Kid #1: *trying to be casual* “I wonder what a Big Mac is like…”

Me: “You’ve had burgers before. You know what meat tastes like.”

Kid #1: “Yeah, but Big Macs are fancy. They’ve got special sauce and stuff.”

Me: “Fast food isn’t very good. The ingredients come from questionable sources, safety procedures leave something to be desired, and they’ve got so much sodium that wildlife could use them as salt licks. Plus the flavors are so mixed together that you can’t taste anything particular, and the texture’s usually pretty wonky.”

Kid #2: “Just once won’t kill us. Mom and Dad aren’t gonna be home tonight. We could check it out tonight. Just once, please? We won’t tell. Promise!”

(I instantly decide on my course of action and pull up the McDonald’s menu on my phone.)

Me: “You guys tend to take a long time making decisions at restaurants. I don’t want to stand in line for an hour, so make your decisions now.”

(They do indeed take about an hour picking and choosing their meals. I take careful notes, including who wants pickles, cheese, etc. Eventually, dinnertime arrives.)

Me: “Okay, kids, dinner’s ready.”

Kid #3: “But I thought we were going to McDonald’s.”

Me: “We are.”

(They looked at each other, confused, but obediently trooped into the kitchen.

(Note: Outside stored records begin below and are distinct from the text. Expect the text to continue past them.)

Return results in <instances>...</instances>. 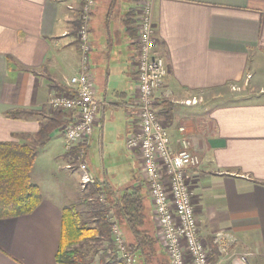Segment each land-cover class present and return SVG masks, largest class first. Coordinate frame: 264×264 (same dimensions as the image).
I'll return each mask as SVG.
<instances>
[{
    "label": "crops",
    "instance_id": "1",
    "mask_svg": "<svg viewBox=\"0 0 264 264\" xmlns=\"http://www.w3.org/2000/svg\"><path fill=\"white\" fill-rule=\"evenodd\" d=\"M138 1L99 0L95 10L92 61L101 105L87 158L96 184L116 191L141 186L153 217L139 163L126 146L132 129L128 106L137 93ZM83 4L0 0V142L35 146L36 162L44 157L51 167L63 157L56 143L59 136L65 141L68 114L53 112L48 102L53 94L69 92L67 82L81 72L77 36ZM154 22V55L169 68L155 96L156 109L173 143L185 128L201 159V166L188 173L200 235L211 241L212 257L214 249L218 255L212 262L233 264L247 255L251 264H264V96L227 105L206 98L252 80L254 56L264 63V0H154ZM163 102L173 106L170 122L162 117ZM13 111L20 114L8 117ZM119 114L126 120L120 137L119 126H107ZM43 126L52 128L45 143L37 137ZM66 154L63 166L72 164L73 170L72 155ZM123 161L127 168L119 171ZM41 190L43 200L32 214L0 219V264H60L63 210L81 204L82 195L74 197L66 187ZM218 234L237 239L228 255L215 244Z\"/></svg>",
    "mask_w": 264,
    "mask_h": 264
},
{
    "label": "built area",
    "instance_id": "2",
    "mask_svg": "<svg viewBox=\"0 0 264 264\" xmlns=\"http://www.w3.org/2000/svg\"><path fill=\"white\" fill-rule=\"evenodd\" d=\"M99 0H84L80 13L78 42L81 72L68 82L69 92L53 94L48 102L50 110L68 114L63 126L65 149L77 151L78 170L83 189L95 180L89 174L87 147L94 135L101 105L93 75L91 26ZM137 44L134 60L137 89L134 102L128 106L132 129L126 140L127 150L139 163V172L152 203L153 222L159 244L171 264H214L212 253L200 235V221L196 215L194 192L189 170L201 166L200 157L193 152L185 128L174 144L167 123L159 117L155 96L169 75L166 60L154 55L157 46L154 22V0H139L137 4ZM194 103V102H193ZM187 102L188 105L193 104ZM83 146V148H82ZM72 169V164L68 166ZM106 195L99 200L106 204ZM112 236L118 259L125 264H138L129 250L125 231L114 214L109 215ZM237 242L233 236L218 234L215 244L224 255ZM233 264H251L243 255Z\"/></svg>",
    "mask_w": 264,
    "mask_h": 264
},
{
    "label": "trees",
    "instance_id": "3",
    "mask_svg": "<svg viewBox=\"0 0 264 264\" xmlns=\"http://www.w3.org/2000/svg\"><path fill=\"white\" fill-rule=\"evenodd\" d=\"M161 105L162 117L170 122L174 116L172 104ZM18 114L19 111H13L7 115ZM51 129L43 126L37 137L45 143ZM72 154L76 155L77 151ZM38 155L35 146L0 142V219L30 215L40 206L43 193L31 178ZM102 193L107 195L106 204L99 200ZM80 203L63 210L57 253L60 264H125L115 251L109 221L112 213L125 231L128 248L137 257L138 264H171L156 237L141 186L116 191L107 184L94 183L89 185ZM86 204H90L91 210H81ZM217 256L214 249L213 259H218Z\"/></svg>",
    "mask_w": 264,
    "mask_h": 264
},
{
    "label": "rangeland",
    "instance_id": "4",
    "mask_svg": "<svg viewBox=\"0 0 264 264\" xmlns=\"http://www.w3.org/2000/svg\"><path fill=\"white\" fill-rule=\"evenodd\" d=\"M262 61L263 60L255 56L252 58L251 73H253L254 75L252 80L248 79L247 82H245L244 84H240L236 86L234 85L228 88H222L219 90H215L213 94L212 93L207 94L208 96L206 98L210 99L211 97H214L217 100L218 105H227V103H233L234 101L235 102L256 101L262 98L264 96V63H262ZM255 75H257V79L255 78ZM108 122L109 124L107 123V126L109 129L119 126V137H120L121 133L124 130V126H126V120L123 117V114H119V117H117V119L114 122L113 120H108ZM58 138L59 139L56 143L57 150H58L57 153L58 155H63V157L57 161L59 162V165L61 167H59L57 163L55 167L53 166L51 167V165L53 164L48 166L47 161H46L47 159H44V157H42V159H39L35 163V166H34L35 168L33 169V173H32V182L36 185H39L42 189H46V187L53 188V189H57L60 187H66L70 191L71 194L74 193V197H77L76 195L78 196L82 195L83 196L82 199L84 200V194L86 193V190L87 188H89V186H87L86 189H83L82 185L80 186V179H81L82 174L78 170V163H77L78 161H76L77 154L76 155L70 154L72 155V160L69 159V163L73 161L74 162L73 164L74 165L76 164L77 167H75L73 170L65 169L63 165L64 163L68 161L67 154H66L67 152H66L62 137L59 136ZM119 151L122 152L120 142H119ZM124 151L127 154L126 149H124L123 152ZM130 160L135 163V161L132 158ZM87 161L89 165L88 158H87ZM125 163L126 162L123 161L120 164L122 166H119V171H122L125 168H127L124 165ZM139 176L142 180V183H144L140 172H139ZM144 186L146 188V185ZM70 196L72 197V195ZM81 210H91L90 204L89 206L88 204H86L85 207H81ZM202 238L206 240L207 242L206 244L209 247L211 241H209L207 238H204V237Z\"/></svg>",
    "mask_w": 264,
    "mask_h": 264
}]
</instances>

Laid out at each place were the exact meals they had requested, freshly hand made. I had even Googled a recipe for Big Mac sauce. The meal was a big hit with the kids, and the parents cracked up when I told them. We have since done the same thing with other fast food places with equal success. Recently, Kid #1 confessed that he had gotten a friend to smuggle him a real Big Mac, and that after my fresh home cooking, he had found the real thing massively disappointing.)